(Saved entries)

Segment Open

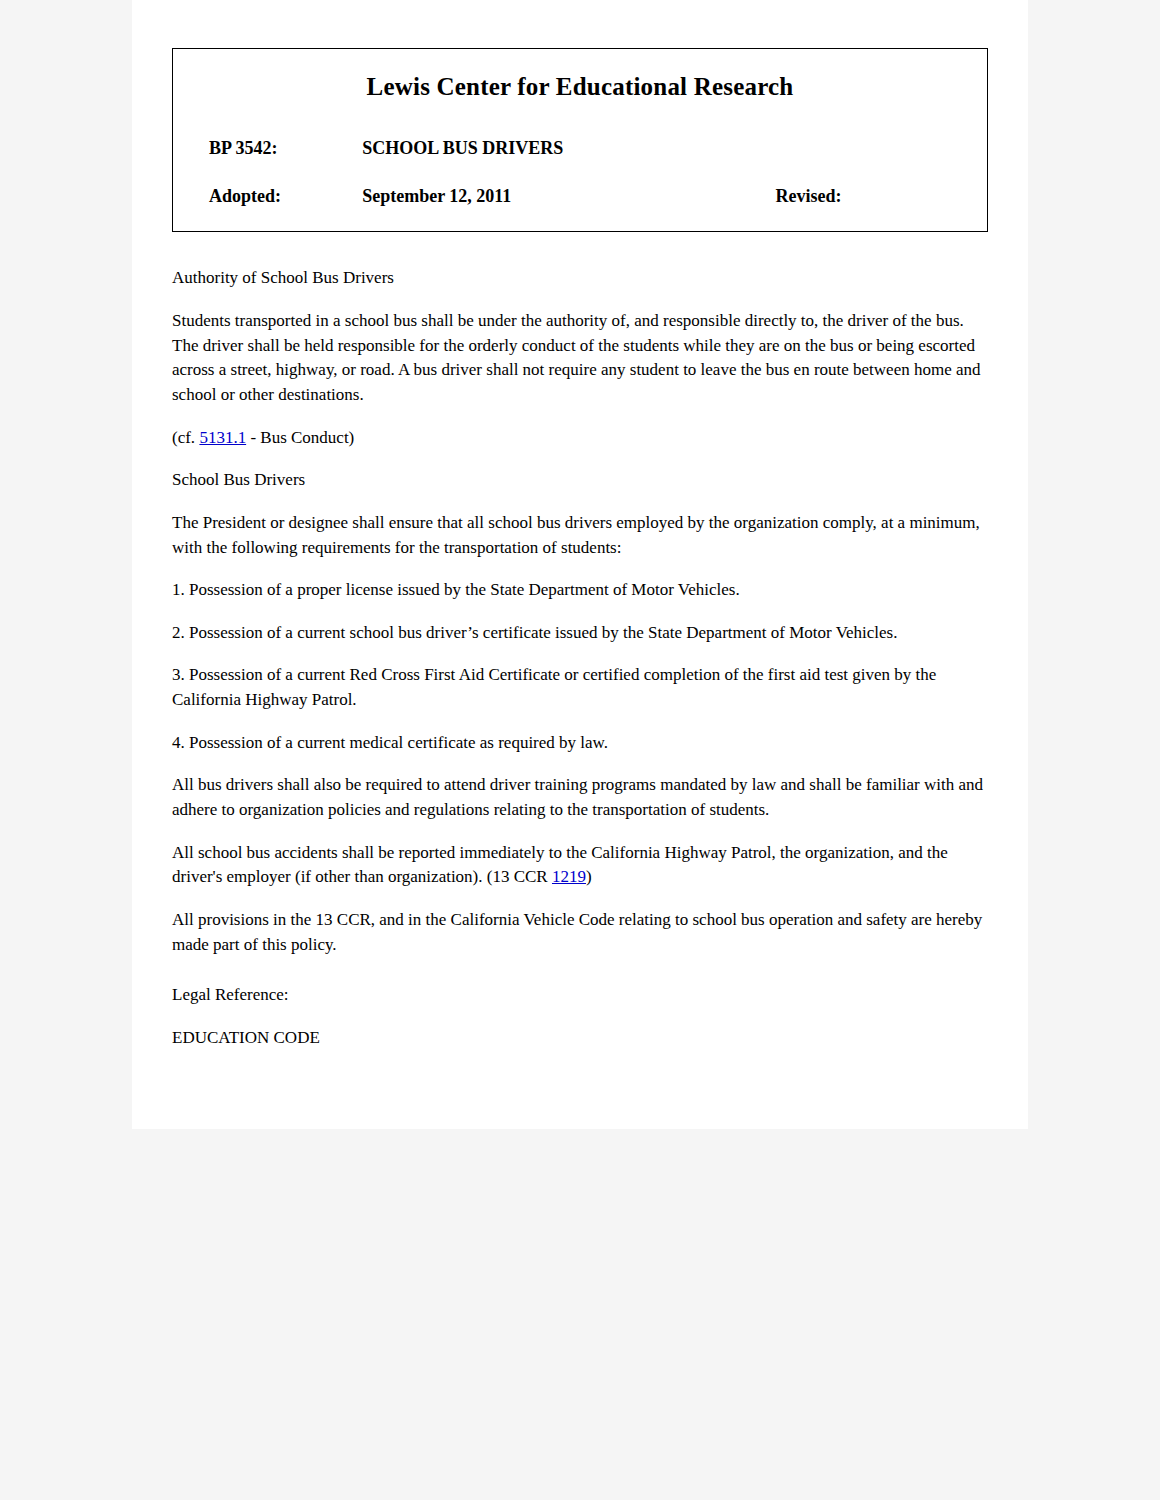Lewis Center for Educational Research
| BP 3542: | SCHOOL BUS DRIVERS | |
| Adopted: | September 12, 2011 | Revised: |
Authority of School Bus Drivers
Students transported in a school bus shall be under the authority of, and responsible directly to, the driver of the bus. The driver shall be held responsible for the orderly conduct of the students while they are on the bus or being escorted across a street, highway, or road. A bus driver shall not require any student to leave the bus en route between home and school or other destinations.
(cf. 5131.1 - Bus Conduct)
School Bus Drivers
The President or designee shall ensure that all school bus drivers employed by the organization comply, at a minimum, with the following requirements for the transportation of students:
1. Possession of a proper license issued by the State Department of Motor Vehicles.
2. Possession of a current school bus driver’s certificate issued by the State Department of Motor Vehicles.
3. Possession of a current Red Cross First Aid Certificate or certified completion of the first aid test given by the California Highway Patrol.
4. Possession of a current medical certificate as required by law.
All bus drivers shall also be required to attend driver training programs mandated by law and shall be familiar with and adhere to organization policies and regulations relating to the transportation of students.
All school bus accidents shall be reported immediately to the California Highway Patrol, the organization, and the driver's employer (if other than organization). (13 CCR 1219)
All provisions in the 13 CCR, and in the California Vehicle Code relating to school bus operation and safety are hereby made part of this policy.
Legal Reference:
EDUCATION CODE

Segment Closed

Task requirements
Look through the data above. Find each line with the string "current" and copy it.

Reply to the exercise
2. Possession of a current school bus driver’s certificate issued by the State Department of Motor Vehicles.
3. Possession of a current Red Cross First Aid Certificate or certified completion of the first aid test given by the California Highway Patrol.
4. Possession of a current medical certificate as required by law.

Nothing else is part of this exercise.